Дедалсдей – странствия странного поэта-учителя-мастера, который ищет себя, рефлексирует обо всем видимом и происходящем, размышляет вслух перед зрителями о Шекспире и Гамлете, думает об умершей матери и борется с богом, при этом в лучших традициях самого лучшего иезуитского классического образования, которое включает чтение на греческом Гомера и на латыни Фомы Аквинского и Аристотеля.

Моллисдей – о котором мы контекстно и подтекстно узнаем из мыслей ее мужа и в виде прямого потока сознания безпаузизнаковпрепинания в финале с многократным «да» витальному морю жизни и любви, как она есть данная в ощущениях человеческой телесности с проблесками иного света.

Чтобы составить свое, незаангажированное мнение о романе, мой первый подход к нему ограничился чтением всех глав, без перехода на примечания. Теперь же, читая дополнительную информацию об авторе, о реалиях, которые сопровождали создание самого известного, при этом самого нечитаемого романа 20 века, отдаю себе отчет:
эрудиция и бэкграунд литературный, философский, богословский, музыкальный, научный, политический, исторический у Джеймса Джойса был настолько велик, что проникнуть в его иносказания, в его цитаты без кавычек сложно, трудно, практически невозможно. И потому его поэзия выходит на уровень эйдоса Сократа-Платона, где существует космос, ноосфера, которая, как метафора целостности для малости и незначительного, мастер-Джойс ставит себе как основу основ.

В чем богоборчество автора и его героя Стивена? В том, что он сам провозглашает себя демиургом, разум которого способен из всех невозможностей создать Возможное, Историю Одного Дня. И сакрализировать этот единый день обычной жизни обыкновенных людей до героического, божественного статуса.

В этом сила романа и его слабость. Потому что обывателю не нужно «многабукф и многаслов». Каждый верит в то, что попроще, попонятнее, что принесли на тарелочке с голубой каемочкой родители, церковь, политическая система, национальность и коммуникация с ближним своим. И большего нет. И не надо стремиться куда-то.

Так чем же стал для меня «Улисс»? Началом. Вопросом, на который нельзя ответить однозначно, двузначно, только многозначно.

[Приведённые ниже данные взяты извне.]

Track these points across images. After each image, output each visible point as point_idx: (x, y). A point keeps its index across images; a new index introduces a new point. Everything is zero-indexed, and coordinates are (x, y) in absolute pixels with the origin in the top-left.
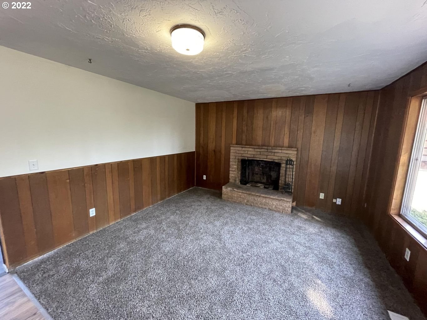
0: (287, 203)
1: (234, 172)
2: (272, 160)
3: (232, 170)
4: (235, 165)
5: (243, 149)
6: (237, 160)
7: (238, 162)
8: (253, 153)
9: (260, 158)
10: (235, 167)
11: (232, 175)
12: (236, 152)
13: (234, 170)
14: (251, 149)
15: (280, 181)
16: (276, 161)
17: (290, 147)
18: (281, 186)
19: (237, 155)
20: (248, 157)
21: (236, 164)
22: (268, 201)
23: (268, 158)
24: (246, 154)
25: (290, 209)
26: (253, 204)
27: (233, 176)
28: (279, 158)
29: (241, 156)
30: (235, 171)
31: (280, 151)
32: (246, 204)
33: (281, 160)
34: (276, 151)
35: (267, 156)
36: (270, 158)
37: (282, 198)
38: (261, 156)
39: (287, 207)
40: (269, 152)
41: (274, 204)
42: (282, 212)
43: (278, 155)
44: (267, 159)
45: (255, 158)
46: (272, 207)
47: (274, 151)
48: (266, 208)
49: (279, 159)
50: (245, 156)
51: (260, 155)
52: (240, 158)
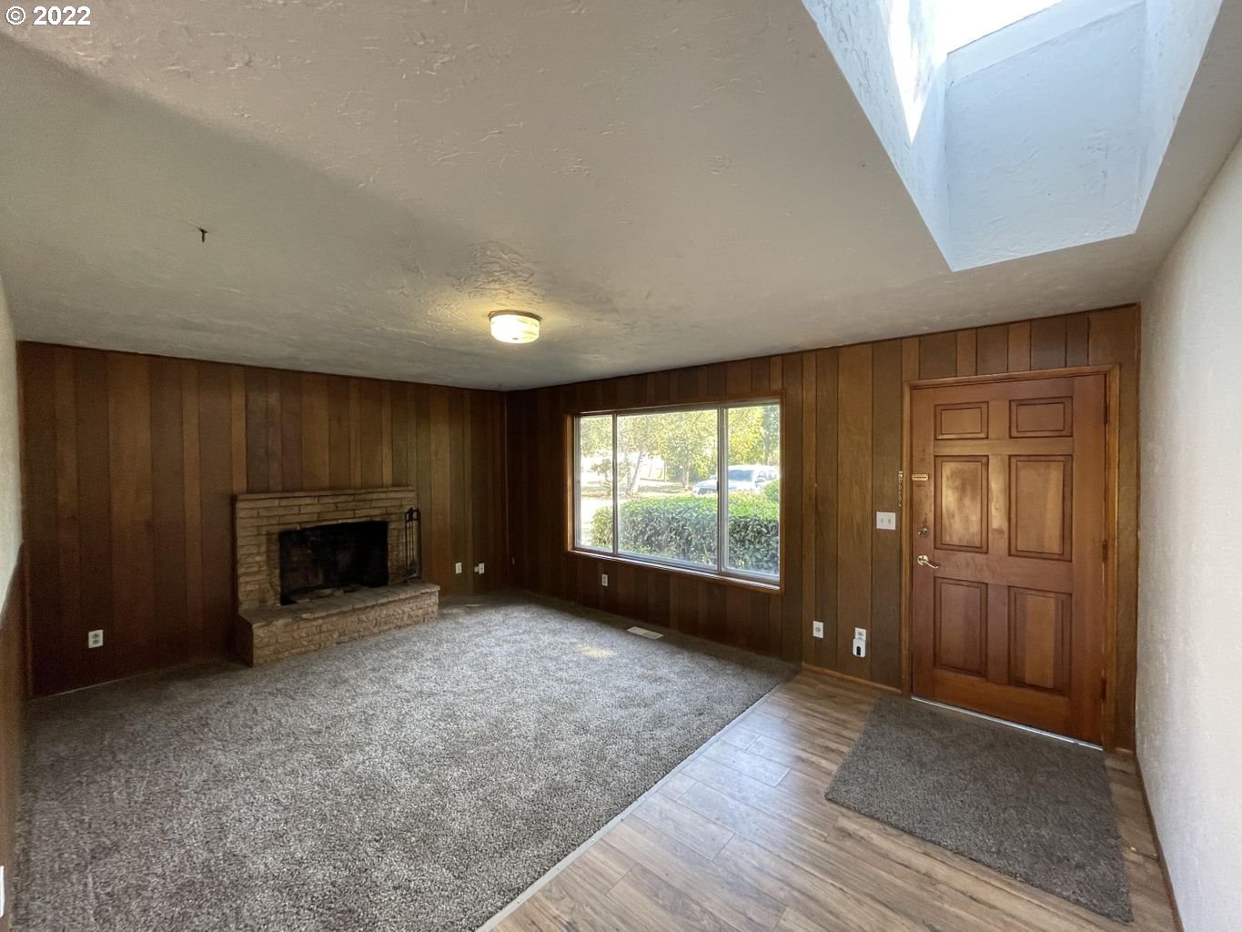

И то не сразу.

Да! – говорю я Джойсу, его загадкам, его хитрым, а кажется, невинным улыбочкам джоконды, разбросанным щедрым интеллектом мастера по всем усюдам, его подсказкам и отсылкам, его эрудиции и странностям, его глубококопанию и стилеподражанию. Метемпсихозу, упомянув который, он поставил во главу угла происходящего, используя все существующие до него литературные стили и языковые возможности, чтобы реализовать самый монументально-парадоксальный проект литературного человечества, создав свой собственный миф, на котором проступают всевозможные, невозможные, существующие и скрытые мифы и миры прошлого, настоящего и будущего.

После первого прочтения романа «Улисс» нельзя поставить, как это делает в предпоследней главе, глядя на уснувшего Блума, автор жирную, как черна дыра, космическую точку. Это чтиво будет будоражить воображение, пахтать внутреннее море подсознания, будить новые мысли и противоречивые ощущения, и призывать к себе, как сирены, чтобы снова и снова возвращаться к тем или иным главам, перечитывая, стараясь заметить то, что не открылось ранее.